A situação no Chile permanece explosiva. Diferentemente do que governantes e patrões afirmam, ainda há uma profunda indignação contra a desigualdade social no Chile. A classe trabalhadora chilena vem enfrentando um acelerado processo de degradação de suas condições de vida. A responsabilidade pelas recentes derrotas não reside na consciência atual da classe trabalhadora, mas sim  na política de conciliação de classes de Gabriel Boric e da coalização Apruebo Dignidad – Socialismo Democrático. Trata-se de uma política que distancia cada vez mais o governo e a classe trabalhadora. Com o agravamento da crise capitalista, o distanciamento pode ser maior e o vazio entre ambos pode ser preenchido por forças de extrema-direita que já disputam os rumos do Chile. 

Por outro lado, a piora das condições sociais e as sucessivas capitulações de Boric aos interesses do capital financeiro também podem resultar em uma nova onda de manifestações e greves. Há lutas fragmentadas em curso. 

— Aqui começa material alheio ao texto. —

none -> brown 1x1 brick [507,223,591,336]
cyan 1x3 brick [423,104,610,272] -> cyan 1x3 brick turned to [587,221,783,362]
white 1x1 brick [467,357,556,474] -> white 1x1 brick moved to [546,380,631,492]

Poucos dias após a vitória do Rechazo, as ruas de Santiago foram ocupadas por estudantes que lutavam por seus direitos, além de levantarem bandeiras fundamentais como: libertar os presos políticos, derrotar o TPP-11 e defender uma verdadeira assembleia constituinte soberana. Em 22 de setembro, como parte de um dia de homenagem aos dirigentes sindicais assassinados pela ditadura de Pinochet, houve um dia nacional de paralização dos portos no Chile. Da mesma maneira, em 18 de outubro houve o bloqueio de vias por trabalhadores precarizados organizados na Federação de Trabalhadores de Minas. Há ainda articulações para organizar paralizações e manifestações contra o TPP-11. Apesar de limitadas, são sinais das lutas que estão por vir. 

Somente a retomada das lutas poderá mudar o curso das capitulações de Boric ao capital e prevenir o crescimento da extrema-direita no próximo período. No entanto, a conjuntura recente mostrou que também é necessário que os setores mais avançados da classe trabalhadora e da juventude no Chile estejam armados com um programa socialista, capaz de enterrar, de uma vez por todas, o neoliberalismo e o que restou da ditadura de Pinochet no Chile. 

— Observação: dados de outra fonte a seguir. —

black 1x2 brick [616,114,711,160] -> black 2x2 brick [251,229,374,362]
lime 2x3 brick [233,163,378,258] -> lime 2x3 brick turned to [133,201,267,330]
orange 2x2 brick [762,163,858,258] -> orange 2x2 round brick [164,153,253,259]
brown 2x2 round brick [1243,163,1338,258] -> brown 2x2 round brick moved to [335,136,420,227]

As lutas contra a TPP-11, a privatização da educação e contra o aumento dos preços dos alimentos devem estar associadas à construção de organizações políticas independentes que contribuam para a organização e mobilização do povo chileno. As ações diretas de 2019 que ainda ocupam a memória não bastaram. É urgente construir uma Alternativa Socialista no Chile. 


[1] Fernando Lacerda e Vilma Álvarez. As lutas no Chile: grandes riscos frente ao aprofundamento da crise capitalista. América Latina Socialista, 2, pp. 16-18 (jul/ago/set 2022).